Wiesseer wollte Apfelessig besorgen
Sauer erwischt: Betrunken ohne Führerschein

von Michael Dalock

Einem 46-jährigen Industriemechaniker aus Wiessee ist eine Essigkur und –nach eigener Aussage– seine eigene Dummheit zum Verhängnis geworden. Nun musste er sich vor dem Amtsgericht Miesbach für längere Zeit von seinem Führerschein verabschieden – und hatte sogar noch Glück.

Bier und Führerschein vertragen sich nicht. Aber noch schlimmer ist es, betrunken ohne Führerschein mit dem Auto zu fahren.

Der Wiesseer wollte im Februar nur schnell eine Flasche Apfelessig holen. Gemeinsam mit seiner Freundin machte er eine Essigkur. Ihr ging es dabei nicht so gut, Apfelessig sollte Linderung schaffen. Der war aber in Bad Wiessee nicht aufzutreiben. Dieser vermeintliche Notfall trieb den Angeklagten dazu, mit dem Auto zum Supermarkt bis nach Gmund zu fahren, um dort das gewünschte Heilmittel zu erwerben.

Betrunken schnell zum Supermarkt

Allerdings hatte er vor Fahrtantritt zweieinhalb Bier getrunken und wurde erwischt. Einen Führerschein besaß er schon länger nicht mehr. „Ich war dumm“ erklärt der Beschuldigte gegenüber Richter Walter Leitner vor dem Amtsgericht Miesbach, „es gibt keine Entschuldigung.“ Aber rechtfertigen möchte er sich schon:

Ich hätte eigentlich einen Tag vorher meinen Führerschein wiedererhalten sollen. Aber dann kam ein Schreiben, dass ich doch zur MPU muss.

Die Medizinisch-Psychologische Untersuchung – auch Idiotentest genannt – ist unter anderem fällig, wenn man mit mehr als 1,6 Promille Alkohol im Blut im Straßenverkehr kontrolliert wird. Auch bei der Blutprobe, die diesmal entnommen wurde, stellten die Beamten immerhin 1,21 Promille fest.

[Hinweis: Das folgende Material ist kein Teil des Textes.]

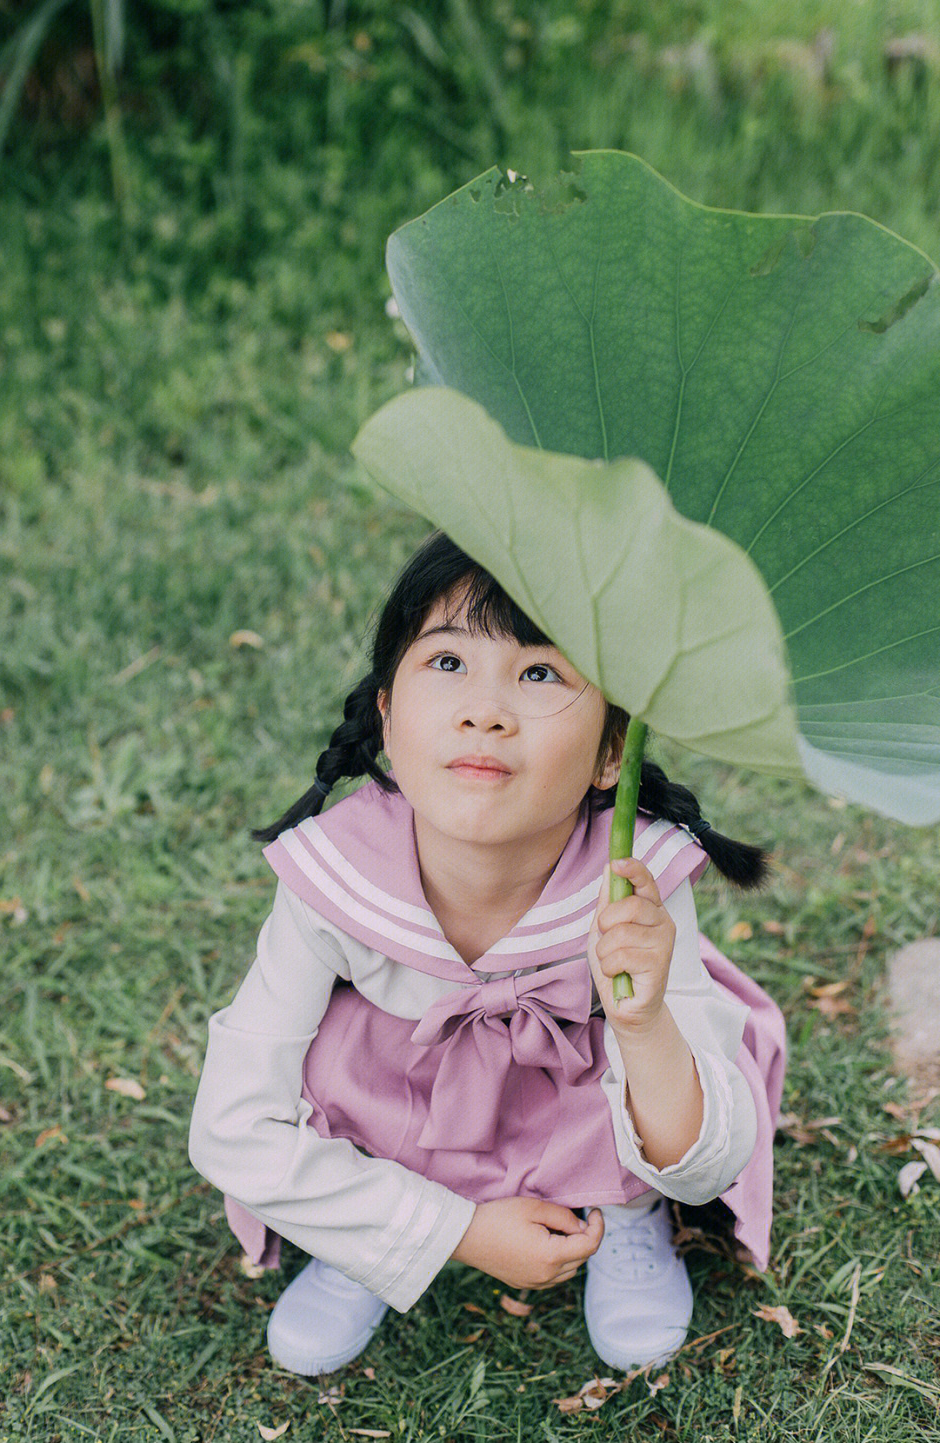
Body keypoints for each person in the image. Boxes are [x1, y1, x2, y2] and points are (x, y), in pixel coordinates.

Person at [189, 530, 786, 1376]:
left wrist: (645, 1017)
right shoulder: (333, 875)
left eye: (541, 672)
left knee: (650, 1089)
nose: (485, 709)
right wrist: (456, 1230)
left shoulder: (635, 882)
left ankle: (622, 1211)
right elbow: (230, 1126)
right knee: (336, 1095)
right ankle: (371, 1225)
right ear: (388, 716)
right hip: (398, 1121)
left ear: (612, 749)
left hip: (580, 1111)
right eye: (446, 662)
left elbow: (710, 1158)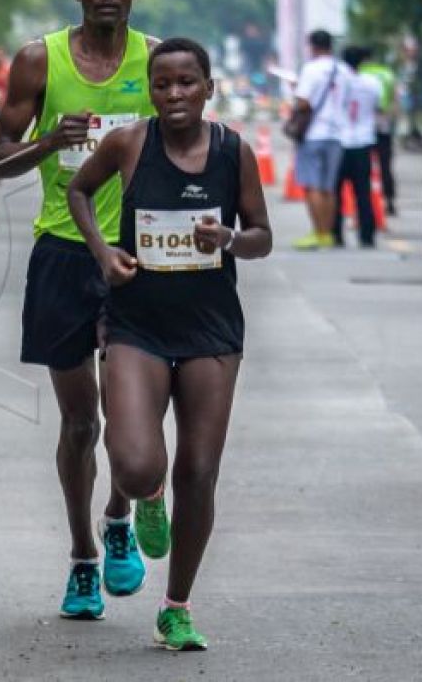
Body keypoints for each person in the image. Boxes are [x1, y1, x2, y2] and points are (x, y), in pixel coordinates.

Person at [67, 37, 272, 650]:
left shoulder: (233, 152)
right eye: (163, 84)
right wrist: (103, 252)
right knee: (134, 463)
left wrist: (228, 240)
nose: (175, 94)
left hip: (210, 329)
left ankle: (176, 607)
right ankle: (146, 495)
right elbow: (79, 191)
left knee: (201, 472)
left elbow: (262, 236)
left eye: (188, 83)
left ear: (209, 88)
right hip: (138, 325)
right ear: (150, 90)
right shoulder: (129, 143)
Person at [0, 0, 150, 620]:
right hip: (61, 252)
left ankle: (119, 515)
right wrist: (50, 143)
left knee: (129, 413)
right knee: (80, 421)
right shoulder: (39, 60)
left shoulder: (159, 61)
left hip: (138, 256)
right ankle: (84, 554)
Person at [290, 29, 351, 250]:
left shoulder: (311, 69)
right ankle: (328, 235)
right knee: (328, 187)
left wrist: (295, 93)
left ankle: (318, 232)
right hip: (337, 135)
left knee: (312, 185)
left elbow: (304, 102)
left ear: (312, 46)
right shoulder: (343, 70)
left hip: (314, 133)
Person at [334, 46, 381, 248]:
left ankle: (336, 234)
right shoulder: (372, 83)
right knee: (363, 192)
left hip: (340, 141)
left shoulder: (338, 82)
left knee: (335, 191)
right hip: (363, 141)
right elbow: (377, 106)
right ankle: (367, 235)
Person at [358, 50, 398, 215]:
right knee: (385, 166)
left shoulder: (357, 74)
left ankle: (365, 203)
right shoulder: (387, 74)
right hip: (383, 126)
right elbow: (394, 102)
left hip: (363, 129)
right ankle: (389, 201)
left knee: (363, 169)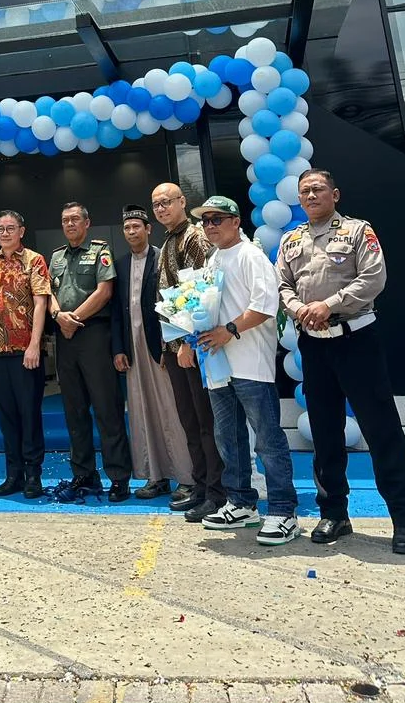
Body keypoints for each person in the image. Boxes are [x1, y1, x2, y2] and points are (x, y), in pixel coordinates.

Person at [277, 169, 405, 554]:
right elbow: (283, 286)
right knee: (325, 431)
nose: (311, 195)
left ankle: (404, 518)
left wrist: (328, 304)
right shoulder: (291, 240)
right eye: (304, 191)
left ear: (335, 194)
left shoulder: (358, 231)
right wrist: (299, 309)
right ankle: (334, 513)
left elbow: (373, 279)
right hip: (314, 345)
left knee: (381, 428)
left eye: (317, 189)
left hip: (356, 341)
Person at [188, 195, 300, 546]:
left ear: (236, 222)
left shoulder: (251, 255)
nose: (209, 226)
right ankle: (241, 503)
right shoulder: (212, 259)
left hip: (251, 362)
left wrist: (229, 330)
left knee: (267, 439)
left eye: (217, 219)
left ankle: (283, 510)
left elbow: (265, 305)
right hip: (218, 364)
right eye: (205, 221)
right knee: (229, 438)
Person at [48, 202, 132, 502]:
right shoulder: (56, 256)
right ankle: (83, 474)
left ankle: (119, 476)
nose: (70, 224)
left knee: (107, 408)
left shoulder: (100, 251)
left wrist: (74, 319)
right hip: (65, 337)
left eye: (75, 219)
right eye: (65, 220)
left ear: (87, 223)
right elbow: (49, 293)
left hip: (94, 334)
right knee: (74, 411)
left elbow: (104, 291)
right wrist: (59, 317)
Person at [151, 181, 224, 522]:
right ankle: (200, 485)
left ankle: (216, 492)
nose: (161, 208)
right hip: (174, 346)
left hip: (193, 347)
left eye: (167, 201)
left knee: (205, 421)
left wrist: (185, 343)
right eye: (156, 204)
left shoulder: (194, 237)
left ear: (182, 201)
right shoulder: (168, 240)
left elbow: (200, 293)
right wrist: (167, 347)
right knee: (189, 421)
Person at [112, 206, 194, 501]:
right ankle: (155, 476)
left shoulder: (162, 258)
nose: (131, 232)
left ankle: (186, 477)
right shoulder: (120, 265)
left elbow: (176, 303)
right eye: (127, 228)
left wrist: (170, 344)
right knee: (141, 412)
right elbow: (116, 311)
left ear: (148, 229)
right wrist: (118, 349)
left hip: (160, 347)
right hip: (132, 350)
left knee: (171, 411)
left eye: (137, 226)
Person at [0, 209, 51, 499]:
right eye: (0, 228)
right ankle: (13, 475)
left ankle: (33, 475)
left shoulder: (34, 261)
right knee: (6, 417)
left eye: (10, 228)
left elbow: (41, 303)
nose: (5, 233)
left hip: (26, 353)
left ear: (21, 231)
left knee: (29, 415)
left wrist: (34, 344)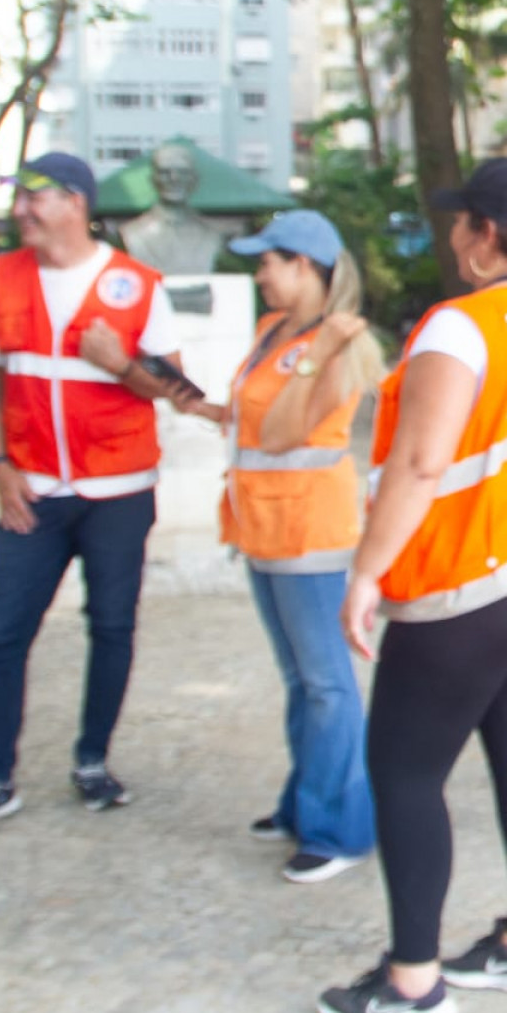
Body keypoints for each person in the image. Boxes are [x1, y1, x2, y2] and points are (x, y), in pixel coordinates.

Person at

Regelmäßiger Alkoholkonsum

„Ich trinke nicht viel,“ erläuterte der Wiesseer auf Nachfrage „Zwei bis drei Feierabend Biere alle zwei Tage vielleicht.“ Vier Kilometer war er so gefahren, bevor ihn die Polizei anhielt. Bei der Verhandlung erklärte er, dass er auch schon im November angehalten worden und zu einer Geldstrafe von 1.200 Euro verurteilt worden war. Daher konnte die Staatsanwältin in ihrem Antrag auch keine Milde walten lassen:

Geldstrafen und Führerscheinentzug haben bei ihnen offensichtlich nicht gefruchtet.

So forderte sie fünf Monate Freiheitsstrafe bei zweijähriger Bewährungsfrist und weitere 20 Monate Fahrverbot. Richter Leitner folgte dem Antrag weitestgehend. Er erließ 18 statt der 20 Monate Fahrverbot, ergänzte aber als Bewährungsauflage eine Geldstrafe von 1.000 Euro zu Gunsten des Kinderschutzbundes. “Und die MPU müssen Sie sowieso noch machen.”, sagte Richter Leitner. “Wenn Sie die bestanden haben, können Sie meinetwegen wieder fahren.”